• [TASK DIRECTIONS]: Please transcribe, exactly, the line that contains "Core Curriculum" and every line after it to the end of the records, and nothing else.

• [DATA FOR REVIEW]:
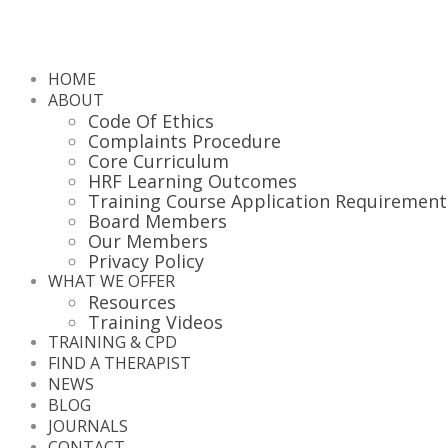
HOME
ABOUT
Code Of Ethics
Complaints Procedure
Core Curriculum
HRF Learning Outcomes
Training Course Application Requirement
Board Members
Our Members
Privacy Policy
WHAT WE OFFER
Resources
Training Videos
TRAINING & CPD
FIND A THERAPIST
NEWS
BLOG
JOURNALS
CONTACT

• [THE ANSWER]:
Core Curriculum
HRF Learning Outcomes
Training Course Application Requirement
Board Members
Our Members
Privacy Policy
WHAT WE OFFER
Resources
Training Videos
TRAINING & CPD
FIND A THERAPIST
NEWS
BLOG
JOURNALS
CONTACT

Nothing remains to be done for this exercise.